**WORK TO BE COMPLETED:**
Put the lines of the entries below into a single numbered list, skipping blank lines and leaving out the pictures.

**DATA PROVIDED:**
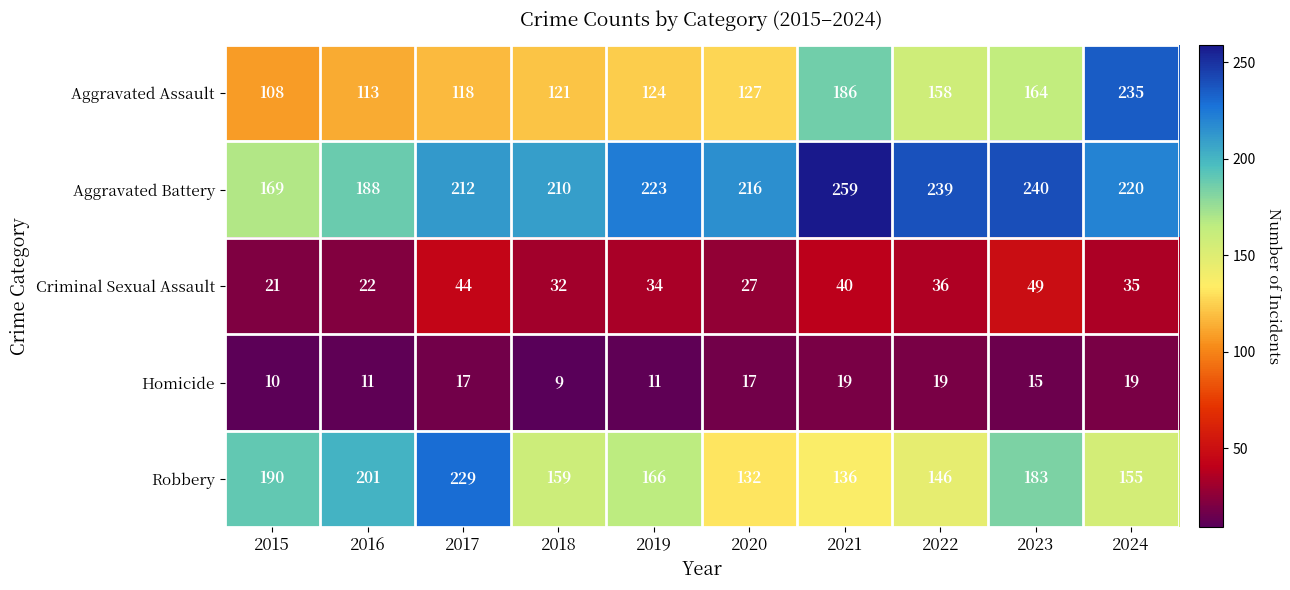

Where does the Robbery series first go above 166?

2015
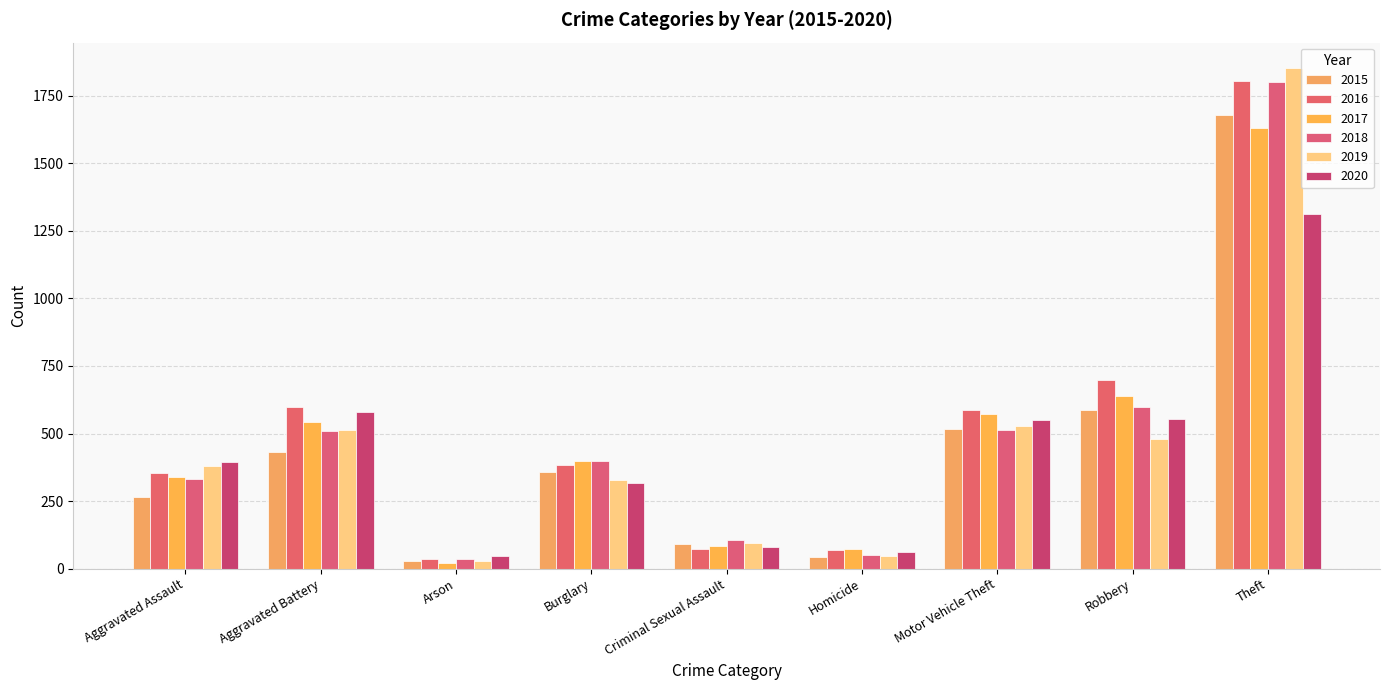

Which category has the lowest value in the 2018 series?

Arson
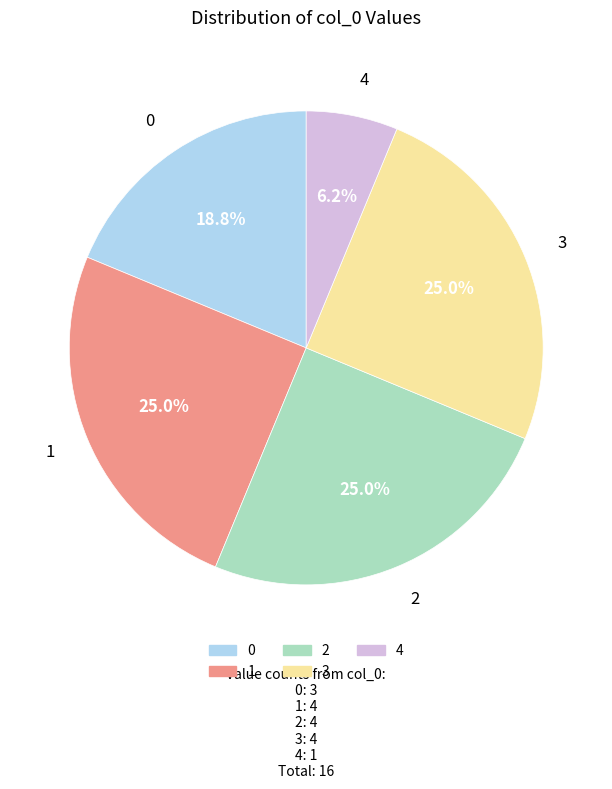

What percentage is the 0 slice, to the nearest percent?

19%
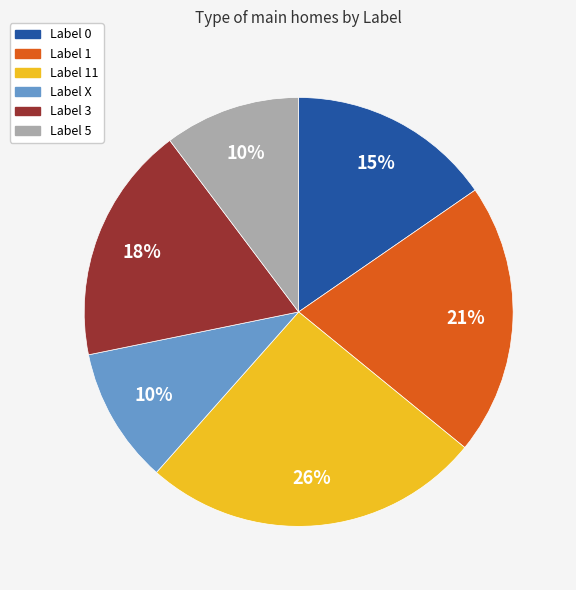

Combined, do Label X and Label 1 account for over 50%?

No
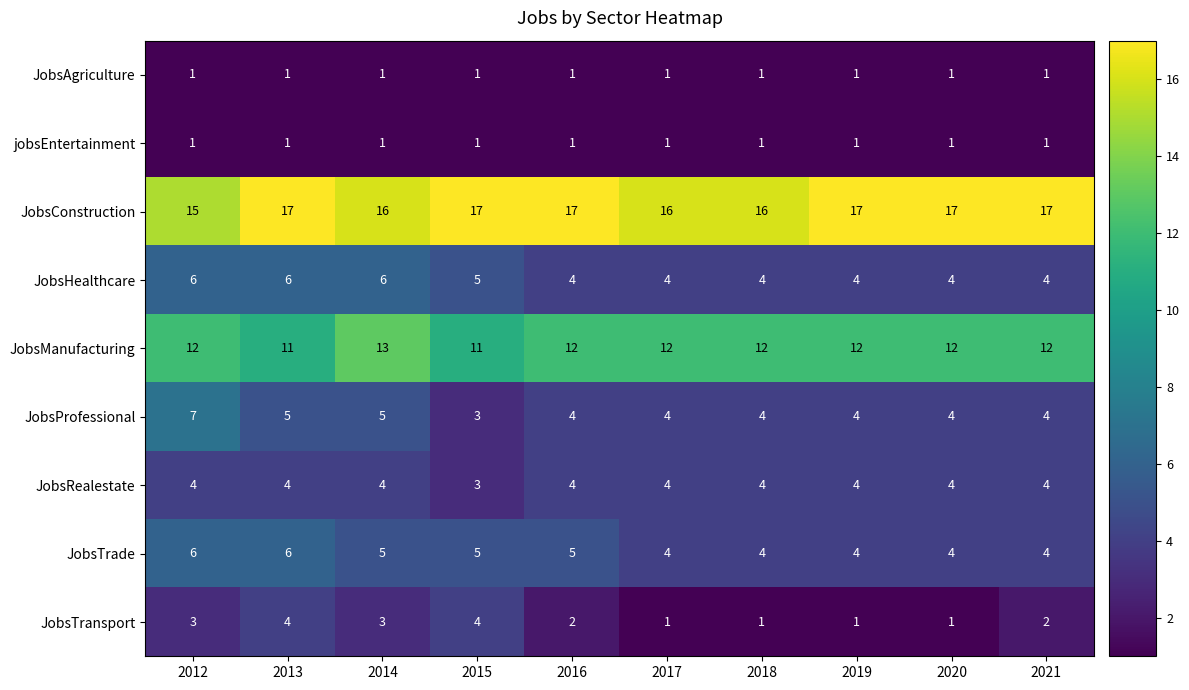

What is the sum of the JobsHealthcare values at 2015 and 2012?

11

**OUTPUT:**
1. Where does the Robbery series first go above 166?
2. 2015
3. Which category has the lowest value in the 2018 series?
4. Arson
5. What percentage is the 0 slice, to the nearest percent?
6. 19%
7. Combined, do Label X and Label 1 account for over 50%?
8. No
9. What is the sum of the JobsHealthcare values at 2015 and 2012?
10. 11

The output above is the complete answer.